Your objective.
Copy every line of the material below word for word, and leave the pictures out of your answer.
-------- Task data --------
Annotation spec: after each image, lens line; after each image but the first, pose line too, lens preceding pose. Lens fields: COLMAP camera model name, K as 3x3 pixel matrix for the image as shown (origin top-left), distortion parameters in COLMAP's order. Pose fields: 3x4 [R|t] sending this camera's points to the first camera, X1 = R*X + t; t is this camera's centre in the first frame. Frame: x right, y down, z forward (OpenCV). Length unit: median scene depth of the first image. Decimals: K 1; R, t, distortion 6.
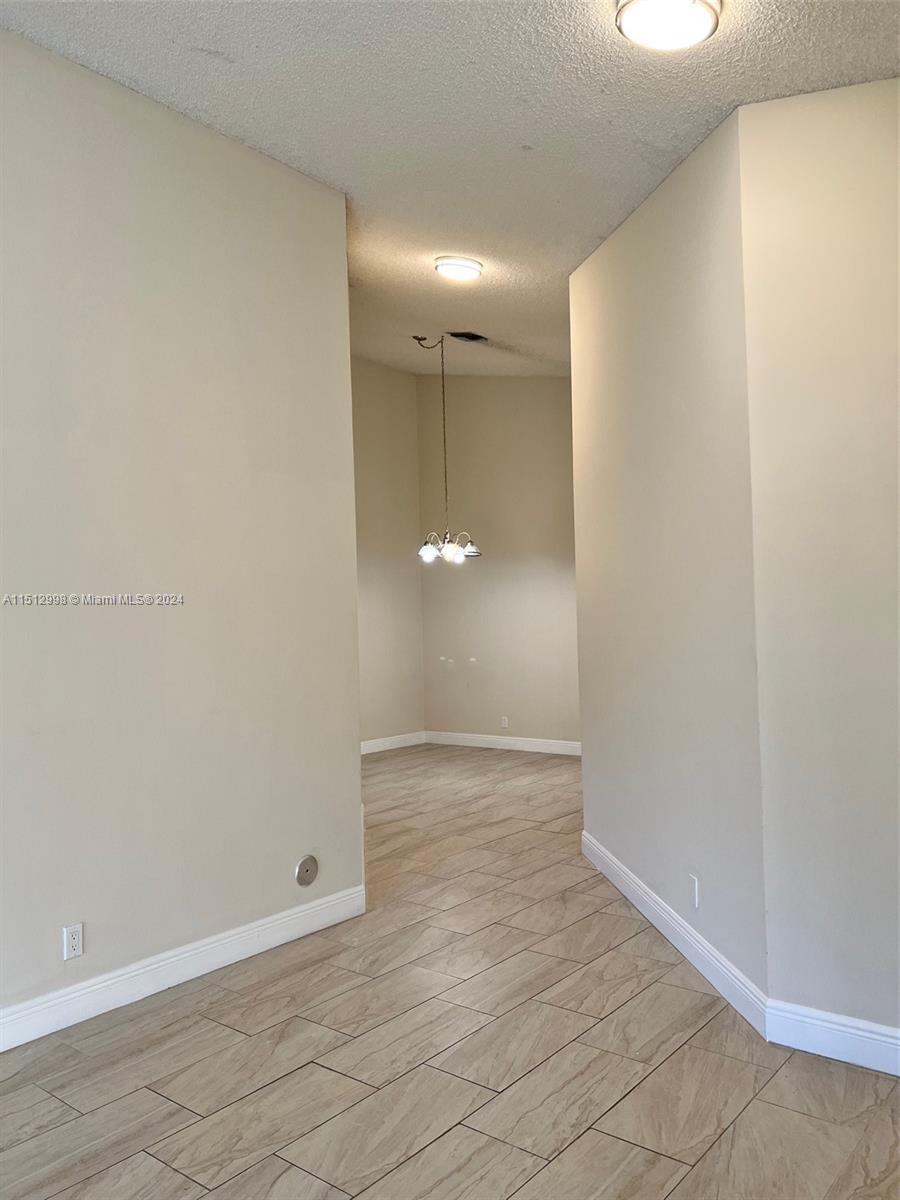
lens RADIAL K [[902.3, 0, 449.9], [0, 902.3, 598.8], [0, 0, 1]] dist [0.027380, -0.039335]
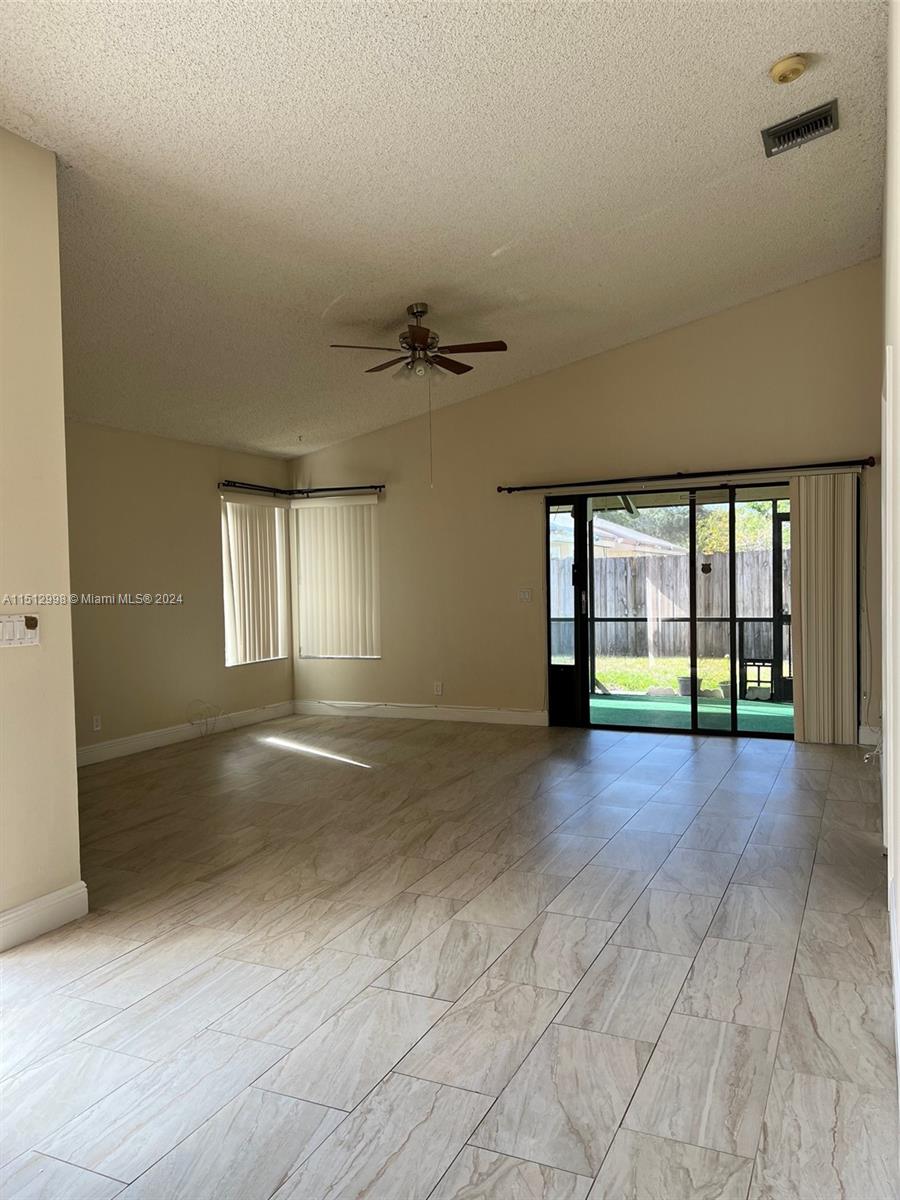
lens RADIAL K [[902.3, 0, 453.4], [0, 902.3, 604.7], [0, 0, 1]] dist [0.027380, -0.039335]
pose [[-0.966864, 0.051697, -0.250003, 0.058695], [0.049832, 0.998662, 0.013790, 0.086987], [0.250382, 0.000875, -0.968147, 1.872506]]
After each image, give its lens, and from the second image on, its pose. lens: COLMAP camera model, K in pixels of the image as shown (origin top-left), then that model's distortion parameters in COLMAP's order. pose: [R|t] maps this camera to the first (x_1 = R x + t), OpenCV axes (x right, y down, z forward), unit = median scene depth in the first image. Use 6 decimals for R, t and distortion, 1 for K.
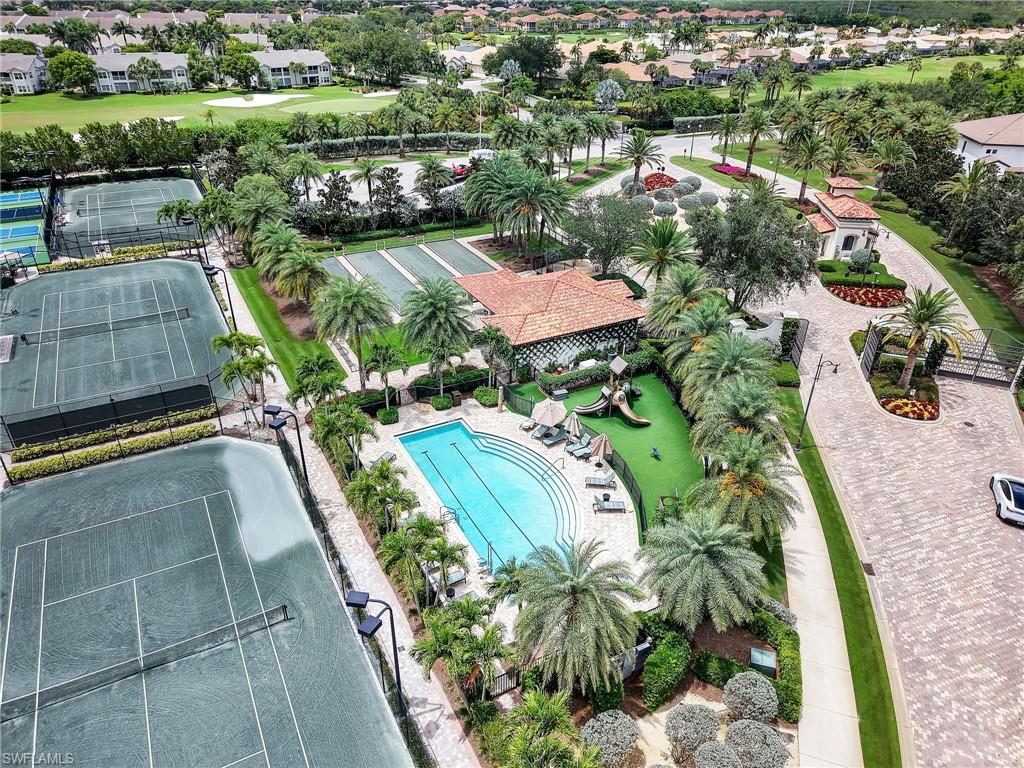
lens RADIAL K [[696.0, 0, 512.0], [0, 696.0, 384.0], [0, 0, 1]] dist [0.007634, -0.003513]
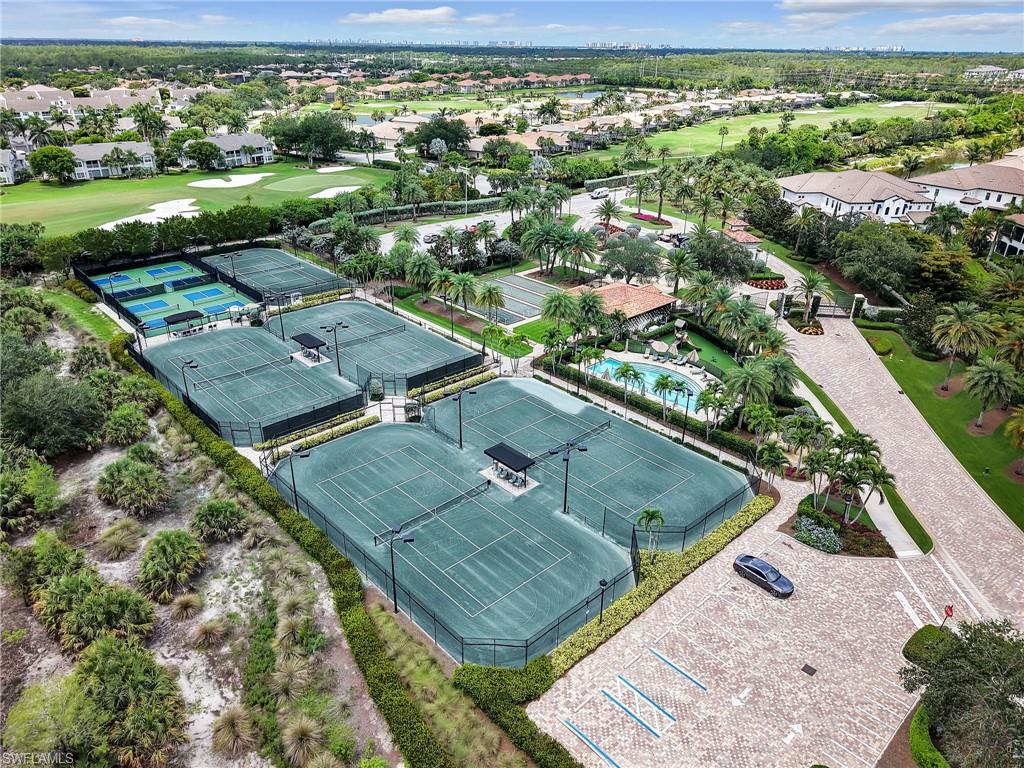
lens RADIAL K [[696.0, 0, 512.0], [0, 696.0, 384.0], [0, 0, 1]] dist [0.007634, -0.003513]
pose [[0.966912, -0.114128, 0.228158, -0.480233], [0.127882, 0.990704, -0.046388, 0.107939], [-0.220743, 0.074030, 0.972518, -0.494505]]
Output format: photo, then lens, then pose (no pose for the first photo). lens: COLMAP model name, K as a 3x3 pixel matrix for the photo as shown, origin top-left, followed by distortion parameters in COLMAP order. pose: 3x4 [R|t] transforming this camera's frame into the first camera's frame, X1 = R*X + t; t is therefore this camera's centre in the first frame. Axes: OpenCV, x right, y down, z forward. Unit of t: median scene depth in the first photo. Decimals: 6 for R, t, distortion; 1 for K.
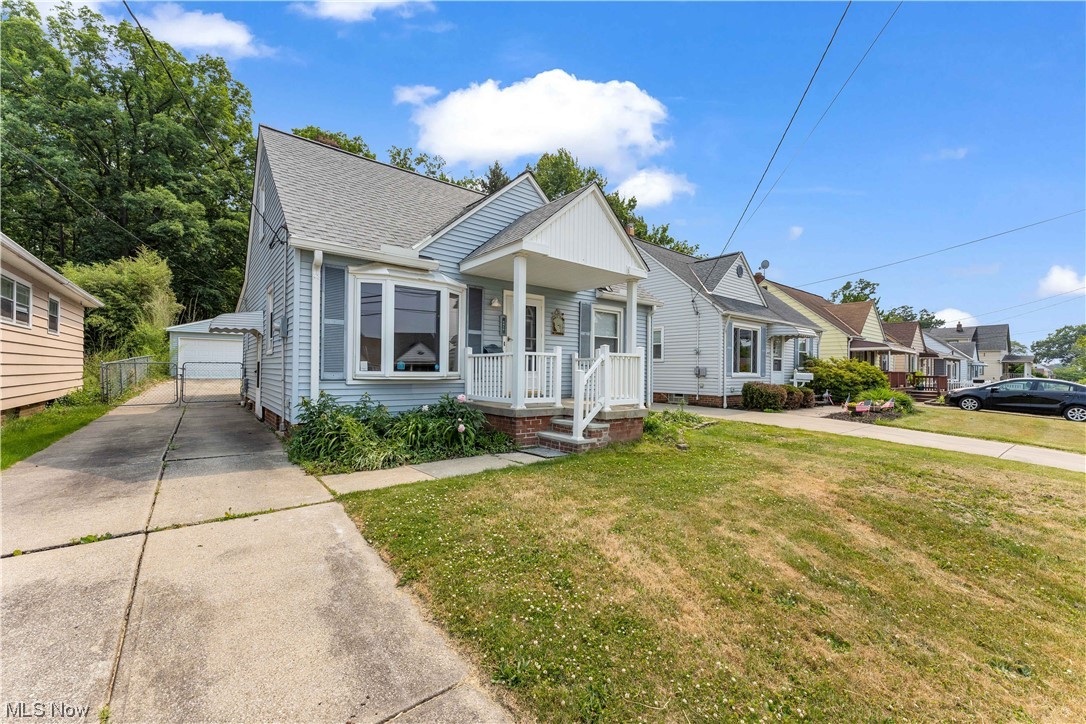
lens RADIAL K [[439.6, 0, 539.8], [0, 439.6, 365.3], [0, 0, 1]] dist [0.003343, -0.000152]
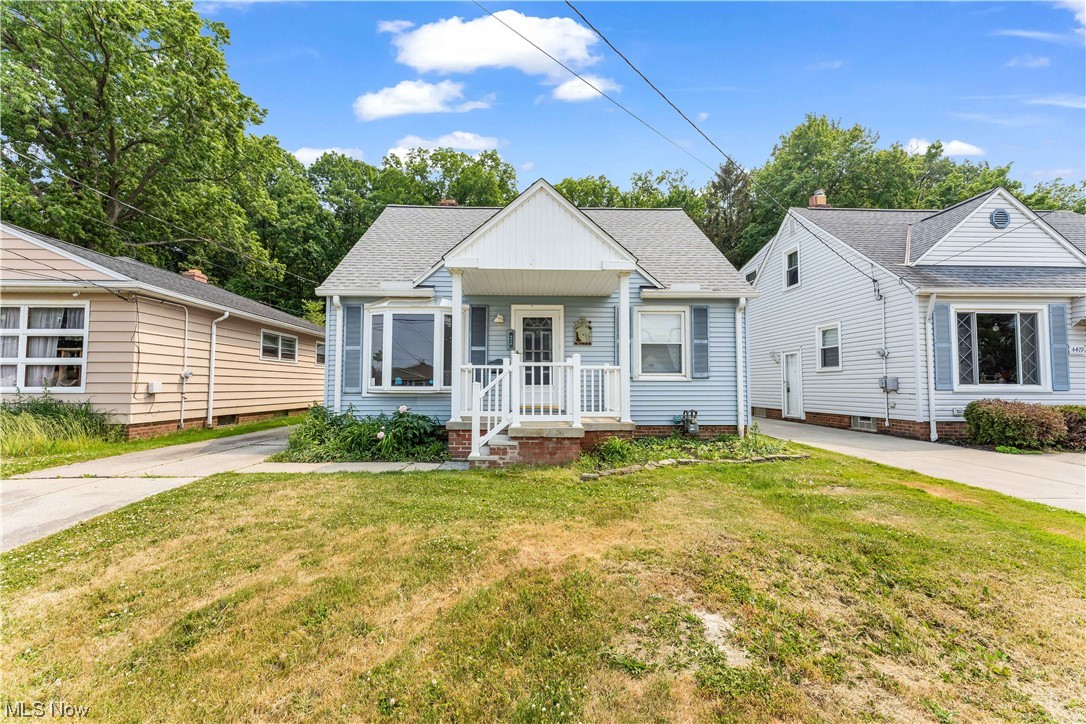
lens RADIAL K [[439.6, 0, 537.1], [0, 439.6, 366.0], [0, 0, 1]] dist [0.003343, -0.000152]
pose [[0.793893, -0.038656, -0.606827, 0.587294], [0.014856, 0.998912, -0.044196, 0.014941], [0.607876, 0.026071, 0.793604, 0.243331]]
--------
Written solution.
Annotation spec: after each image, lens line; after each image but the first, pose line too, lens preceding pose. Lens fields: COLMAP camera model name, K as 3x3 pixel matrix for the image as shown (origin top-left), distortion parameters in COLMAP's order. Pose fields: 3x4 [R|t] sending this camera's points to the first camera, X1 = R*X + t; t is this camera's centre in the first frame. Frame: x right, y down, z forward (OpenCV). Length unit: median scene depth of the first image. Decimals: K 1; R, t, distortion 6.
lens RADIAL K [[902.3, 0, 449.9], [0, 902.3, 598.8], [0, 0, 1]] dist [0.027380, -0.039335]
lens RADIAL K [[902.3, 0, 453.4], [0, 902.3, 604.7], [0, 0, 1]] dist [0.027380, -0.039335]
pose [[-0.966864, 0.051697, -0.250003, 0.058695], [0.049832, 0.998662, 0.013790, 0.086987], [0.250382, 0.000875, -0.968147, 1.872506]]
After each image, give its lens, and from the second image on, its pose. lens: COLMAP camera model, K in pixels of the image as shown (origin top-left), then that model's distortion parameters in COLMAP's order. pose: [R|t] maps this camera to the first (x_1 = R x + t), OpenCV axes (x right, y down, z forward), unit = median scene depth in the first image. Use 6 decimals for R, t and distortion, 1 for K.
lens RADIAL K [[696.0, 0, 512.0], [0, 696.0, 384.0], [0, 0, 1]] dist [0.007634, -0.003513]
lens RADIAL K [[696.0, 0, 512.0], [0, 696.0, 384.0], [0, 0, 1]] dist [0.007634, -0.003513]
pose [[0.966912, -0.114128, 0.228158, -0.480233], [0.127882, 0.990704, -0.046388, 0.107939], [-0.220743, 0.074030, 0.972518, -0.494505]]
Output format: photo, then lens, then pose (no pose for the first photo). lens: COLMAP model name, K as a 3x3 pixel matrix for the photo as shown, origin top-left, followed by distortion parameters in COLMAP order. pose: 3x4 [R|t] transforming this camera's frame into the first camera's frame, X1 = R*X + t; t is therefore this camera's centre in the first frame. Axes: OpenCV, x right, y down, z forward. Unit of t: median scene depth in the first photo. Decimals: 6 for R, t, distortion; 1 for K.
lens RADIAL K [[439.6, 0, 539.8], [0, 439.6, 365.3], [0, 0, 1]] dist [0.003343, -0.000152]
lens RADIAL K [[439.6, 0, 537.1], [0, 439.6, 366.0], [0, 0, 1]] dist [0.003343, -0.000152]
pose [[0.793893, -0.038656, -0.606827, 0.587294], [0.014856, 0.998912, -0.044196, 0.014941], [0.607876, 0.026071, 0.793604, 0.243331]]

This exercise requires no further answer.